Regardless of which Cloud ERP you choose, the cloud software companies and implementation partners strongly suggest that you, as the client, should determine what reporting needs you have.
In so many ways, this makes sense. Only you and your functional and technical resources can truly understand your reporting needs. So, your team will be tasked with comparing your existing report library with the "delivered" reports out of the new solution and determining which ones you can use out of the box or with tweaks, and which reports must be built from scratch -- custom reports.
The output of that exercise is a list of reports you and your team will need but the new system doesn't deliver "out of the box." This is your list of Custom Reports.
In my experience, everyone gets this and tries their best to do an honest assessment of what the new system can deliver versus what your users believe they need.
But often what comes out of it is a very long list of Custom Reports. In one project the first pass of this resulted in over 200 Custom Reports. When you read, "Custom Report" you should think of time and effort, aka, a lot of money.
That's fine if you really, really need those reports. But often you do not. There's a reporting gap but not necessarily where you think. The reporting gap is usually an understanding gap. The new cloud ERP Solutions deliver reports and reporting differently; even if they didn't, any new system is going to have a different way of delivering reports and it won't look exactly like what your users get today, but it can serve purpose.
So put yourself in the place of one of those "functional" resources or users who are being asked to identify the reports they need in the new system. They already are busy and running from meeting to meeting and now you've put them in a zoom/room, often without any training in the new system, and asked them, "What do you need for reporting?" Will this out of the box budget-to-actual report in the new system be enough to replace your legacy report?
In the moment, you can't be sure.

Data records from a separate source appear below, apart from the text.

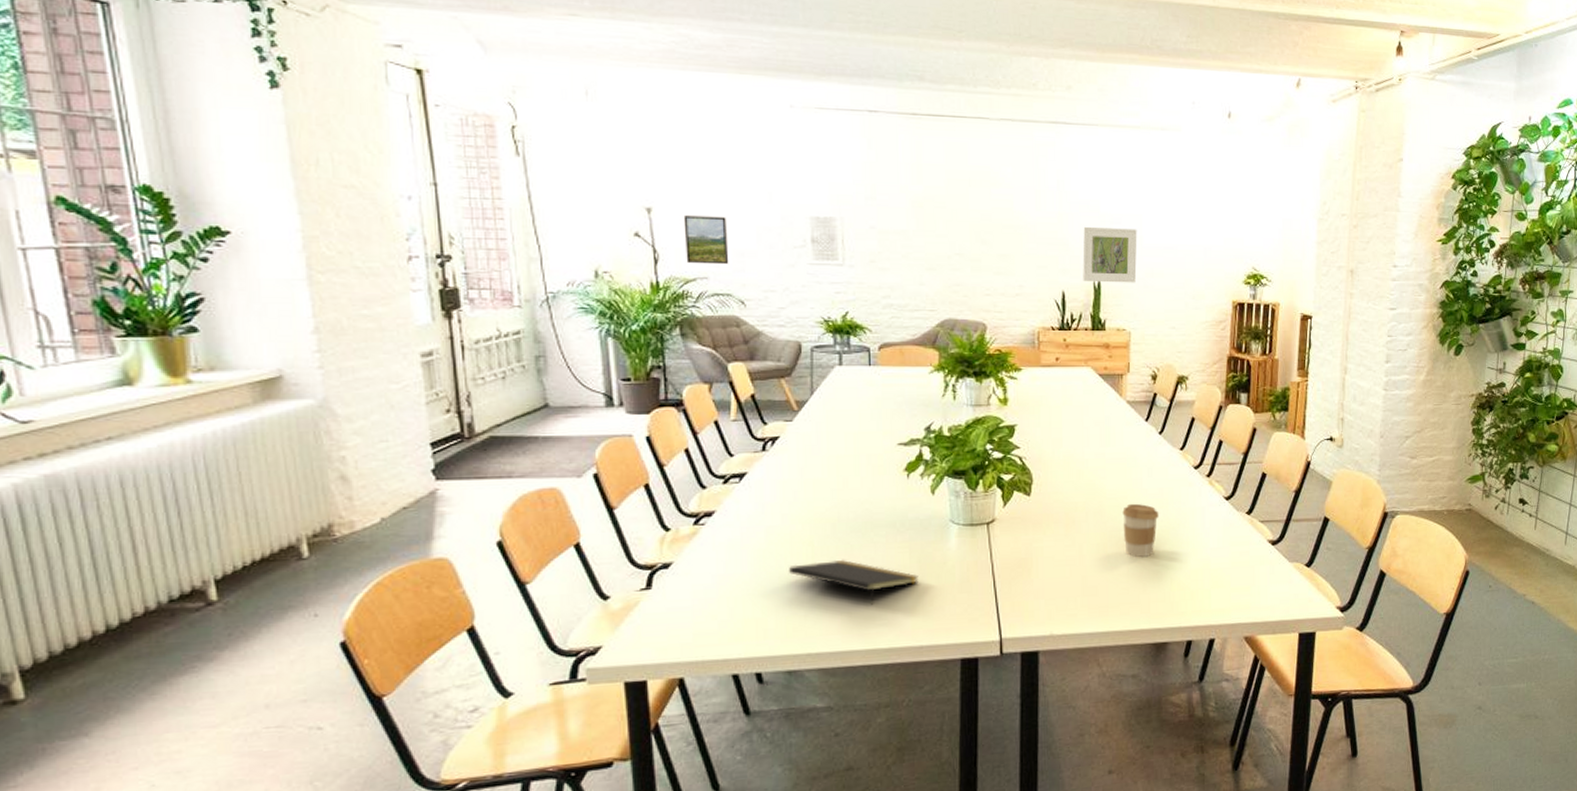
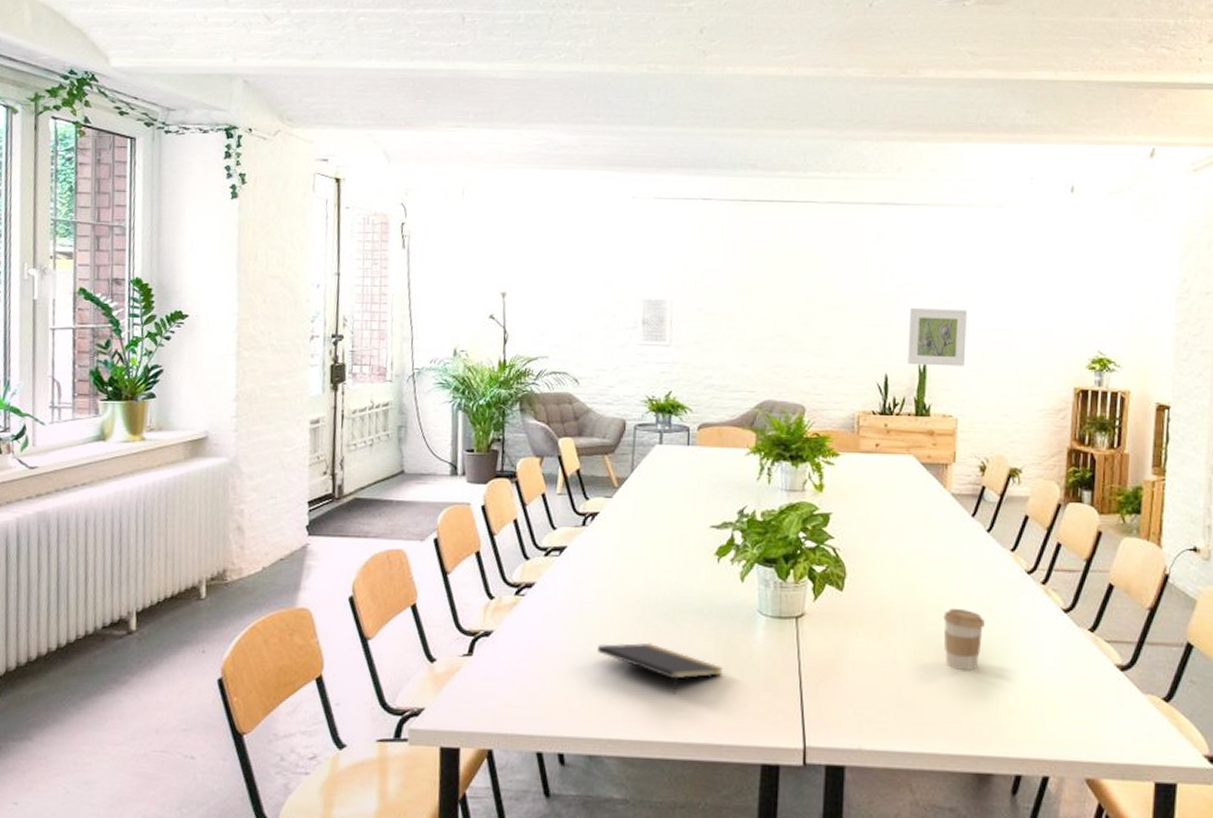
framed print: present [683,215,729,265] -> none [531,299,569,345]

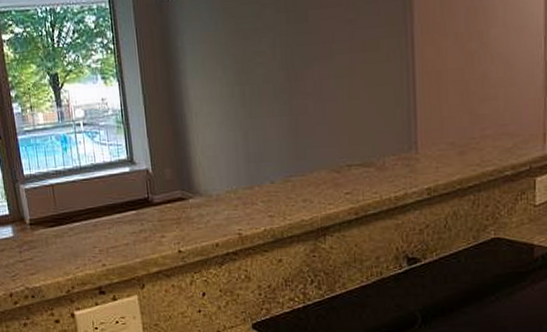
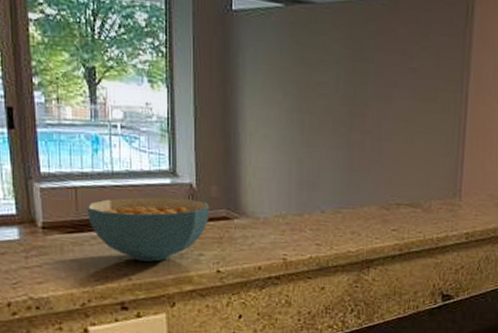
cereal bowl: none [63,184,167,248] -> present [87,197,210,262]

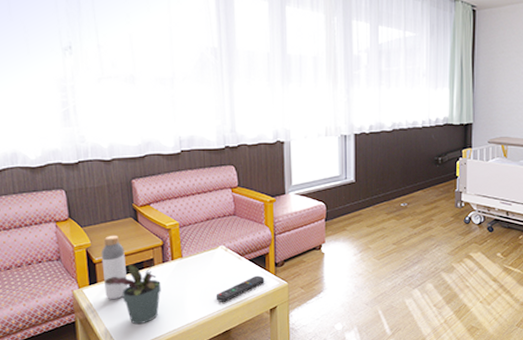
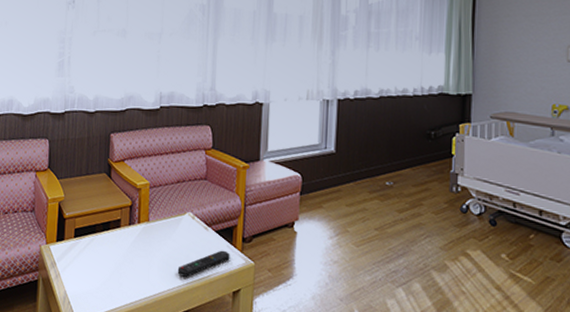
bottle: present [101,235,129,300] -> none [70,190,94,261]
potted plant: present [104,264,161,325] -> none [71,224,124,292]

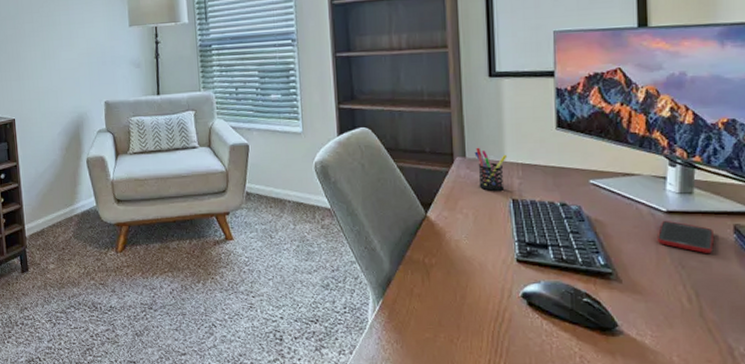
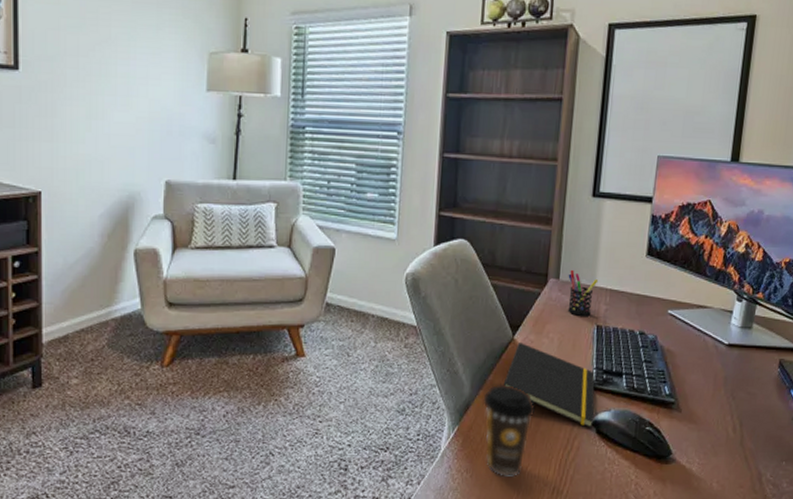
coffee cup: none [403,259,459,348] -> present [483,384,535,476]
notepad: none [422,219,523,300] -> present [503,343,595,428]
cell phone: present [656,220,714,253] -> none [716,352,763,385]

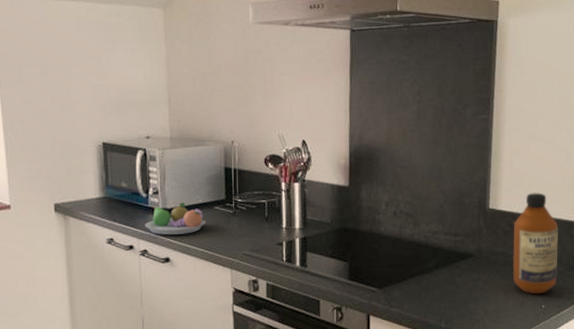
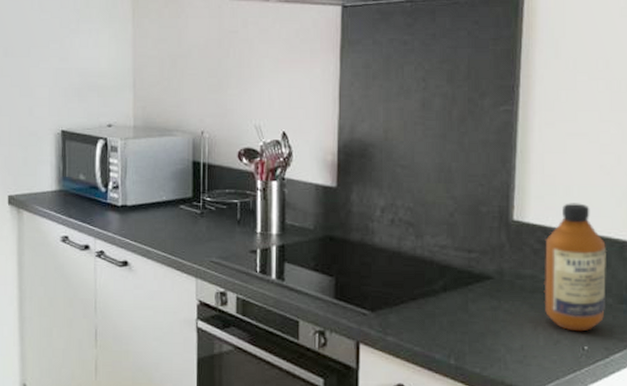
fruit bowl: present [145,202,206,235] -> none [102,198,170,235]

So, most people will reflexively err on the side of caution and say, no; I need a report just like the one I'm getting today. That way I know I can do what I need to do.
But this approach and process leaves much to be desired and can result in wasteful cycles of discussions around future reports versus existing, and project managers nervous about their budget for custom reports.
There's a better way.
As you embark on that Cloud ERP journey, make sure you insist on a few simple things. Before you have anyone sit in a room and try to determine if the future system "canned" reports will meet your team's needs, get that team some serious knowledge of how reporting really works in the new system. It can be the software vendor's reporting training, but even if it is, make sure it's supplemented by the best reporting expert on your consulting team. And make sure you get your smartest report resources trained and in the room.
Finally, shift the mindset. Rather than looking to see if the new reports will match legacy reports, think of this -- how will we best get the reports we need, either through delivered reports, delivered-but-tweaked reports or in some other means that might be different than how you do it today.